WestJet slashing jobs, cutting 100s of flights amid COVID restrictions

Last Updated on 3 weeks by News Admin

WestJet is cutting hundreds of flights and laying off employees in an attempt to stay afloat amid the continued coronavirus restrictions that have hammered the travel industry since the pandemic started.

On Friday, the Calgary-based airline announced it’s going to reduce its “capacity,” which is the equivalence to 1,000 employees — through a combination of furloughs, temporary layoffs, unpaid leaves and reduced hours. There’s also a hiring freeze.

On Dec. 30, the feds announced that Canada will require anyone entering the country to have a negative COVID-19 test before boarding their flight. The new rules kicked in on Jan. 7.
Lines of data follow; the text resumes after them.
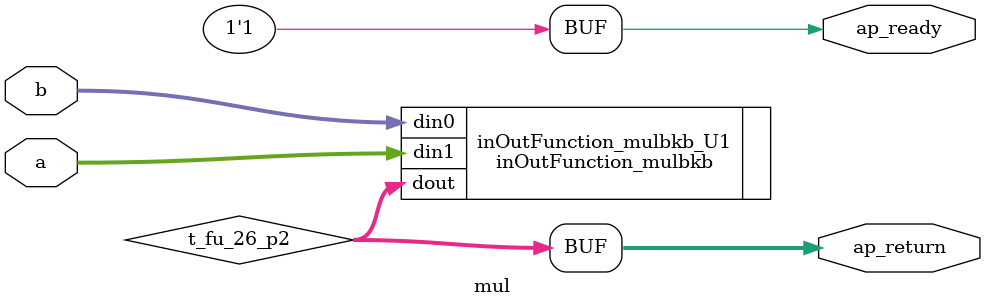
<source format=v>

`timescale 1 ns / 1 ps 

module mul (
        ap_ready,
        a,
        b,
        ap_return
);


output   ap_ready;
input  [31:0] a;
input  [31:0] b;
output  [31:0] ap_return;

wire   [31:0] t_fu_26_p2;

inOutFunction_mulbkb #(
    .ID( 1 ),
    .NUM_STAGE( 1 ),
    .din0_WIDTH( 32 ),
    .din1_WIDTH( 32 ),
    .dout_WIDTH( 32 ))
inOutFunction_mulbkb_U1(
    .din0(b),
    .din1(a),
    .dout(t_fu_26_p2)
);

assign ap_ready = 1'b1;

assign ap_return = t_fu_26_p2;

endmodule //mul

</source>
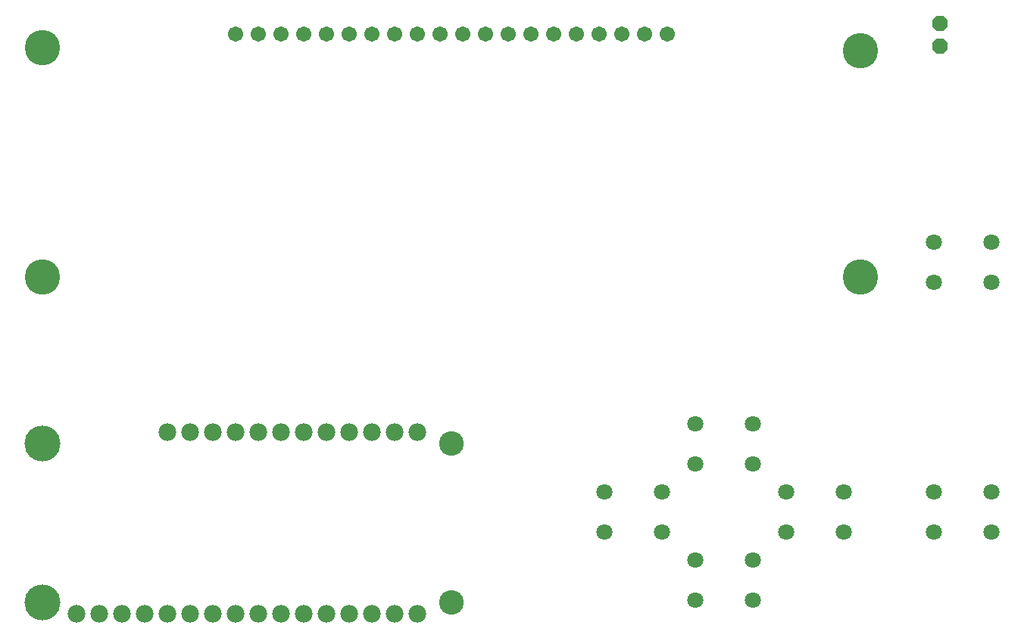
<source format=gbr>
G04 EAGLE Gerber RS-274X export*
G75*
%MOMM*%
%FSLAX34Y34*%
%LPD*%
%INSoldermask Top*%
%IPPOS*%
%AMOC8*
5,1,8,0,0,1.08239X$1,22.5*%
G01*
%ADD10C,1.711200*%
%ADD11C,3.953200*%
%ADD12C,2.743200*%
%ADD13C,4.013200*%
%ADD14C,1.981200*%
%ADD15P,1.852186X8X202.500000*%
%ADD16C,1.803200*%


D10*
X736600Y661200D03*
X711200Y661200D03*
X685800Y661200D03*
X660400Y661200D03*
X635000Y661200D03*
X609600Y661200D03*
X584200Y661200D03*
X558800Y661200D03*
X533400Y661200D03*
X508000Y661200D03*
X482600Y661200D03*
X457200Y661200D03*
X431800Y661200D03*
X406400Y661200D03*
X381000Y661200D03*
X355600Y661200D03*
X330200Y661200D03*
X304800Y661200D03*
X279400Y661200D03*
X254000Y661200D03*
D11*
X38300Y646200D03*
X38300Y389600D03*
X952300Y389600D03*
X952300Y643200D03*
D12*
X495300Y203200D03*
X495300Y25400D03*
D13*
X38100Y203200D03*
X38100Y25400D03*
D14*
X177800Y215900D03*
X203200Y215900D03*
X228600Y215900D03*
X254000Y215900D03*
X279400Y215900D03*
X304800Y215900D03*
X330200Y215900D03*
X355600Y215900D03*
X381000Y215900D03*
X406400Y215900D03*
X431800Y215900D03*
X457200Y215900D03*
X177800Y12700D03*
X203200Y12700D03*
X228600Y12700D03*
X254000Y12700D03*
X279400Y12700D03*
X304800Y12700D03*
X330200Y12700D03*
X355600Y12700D03*
X381000Y12700D03*
X406400Y12700D03*
X431800Y12700D03*
X457200Y12700D03*
X152400Y12700D03*
X127000Y12700D03*
X101600Y12700D03*
X76200Y12700D03*
D15*
X1041600Y647700D03*
X1041600Y673100D03*
D16*
X1034300Y428900D03*
X1034300Y383900D03*
X1099300Y428900D03*
X1099300Y383900D03*
X767600Y73300D03*
X767600Y28300D03*
X832600Y73300D03*
X832600Y28300D03*
X767600Y225700D03*
X767600Y180700D03*
X832600Y225700D03*
X832600Y180700D03*
X1034300Y149500D03*
X1034300Y104500D03*
X1099300Y149500D03*
X1099300Y104500D03*
X869200Y149500D03*
X869200Y104500D03*
X934200Y149500D03*
X934200Y104500D03*
X666000Y149500D03*
X666000Y104500D03*
X731000Y149500D03*
X731000Y104500D03*
M02*

</source>
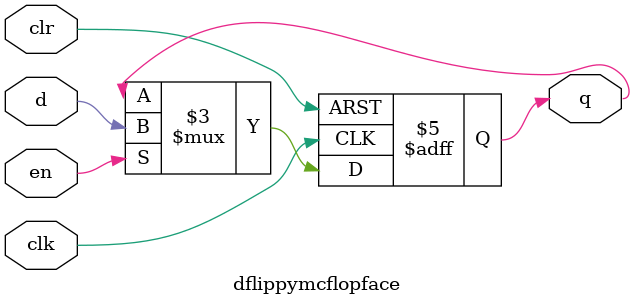
<source format=v>
module dflippymcflopface(d, clk, en, clr, q);
   
   //Inputs
   input d, clk, en, clr;
   
   //Internal wire
   wire clr;

   //Output
   output q;
   
   //Register
   reg q;

   //Intialize q to 0
   initial
   begin
       q = 1'b0;
   end

   //Set value of q on positive edge of the clock or clear
   always @(posedge clk or posedge clr) begin
       //If clear is high, set q to 0
       if (clr) begin
           q <= 1'b0;
       //If enable is high, set q to the value of d
       end else if (en) begin
           q <= d;
       end
   end
endmodule

</source>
“Immediately following the federal government’s inbound testing announcement on December 31, and with the continuation of the 14-day quarantine, we saw significant reductions in new bookings and unprecedented cancellations,” Ed Sims, WestJet CEO, said in a statement.
Travellers returning to Calgary dealing with new COVID-19 rules

“Regrettably, this new policy leaves us with no other option but to again place a large number of our employees on leave, while impacting the pay of others.”

WestJet said it will operate around 150 daily departures, “returning to levels not seen since June 2001.”

The company is removing around 30 per cent of its planned February and March capacity from the schedule.

This includes the elimination of more than 230 weekly international flights and 160 domestic flights.

Suspension of the 11 routes include:

  • Edmonton to Cancun
  • Edmonton to Puerto Vallarta
  • Edmonton to Phoenix
  • Vancouver to Cancun
  • Vancouver to Phoenix
  • Vancouver to Puerto Vallarta
  • Vancouver to Cabo
  • Vancouver to Los Angeles
  • Vancouver to Palm Springs
  • Calgary to Las Vegas
  • Calgary to Orlando

There is also “seasonal” suspension of 13 international and destinations, which include:  Antigua, Aruba, Barbados, Bonaire, Huatulco, Ixtapa, London (Gatwick), Mazatlan, Nassau (Bahamas), Port of Spain, San Jose (Costa Rica), Tampa, and Turks and Caicos.

The company said, “any impacted guests will be contacted directly.”

Canada’s commercial airlines have been hit hard by COVID-19, with passenger levels down as much as 90 per cent thanks to a combination of travel restrictions and fear of catching the illness.

In October, labour leaders called on Ottawa to provide immediate financial aid. The heads of two pilots’ unions and Unifor asked the federal government to offer carriers loans totalling $7 billion at a one per cent interest rate.

However, the feds said support for the airline industry will be contingent on carriers providing refunds to passengers whose flights were cancelled.

“Before we spend one penny of taxpayer money on airlines, we will ensure Canadians get their refunds,” Transport Minister Marc Garneau said on Nov. 8. “We will ensure Canadians and regional communities retain air connections to the rest of Canada.”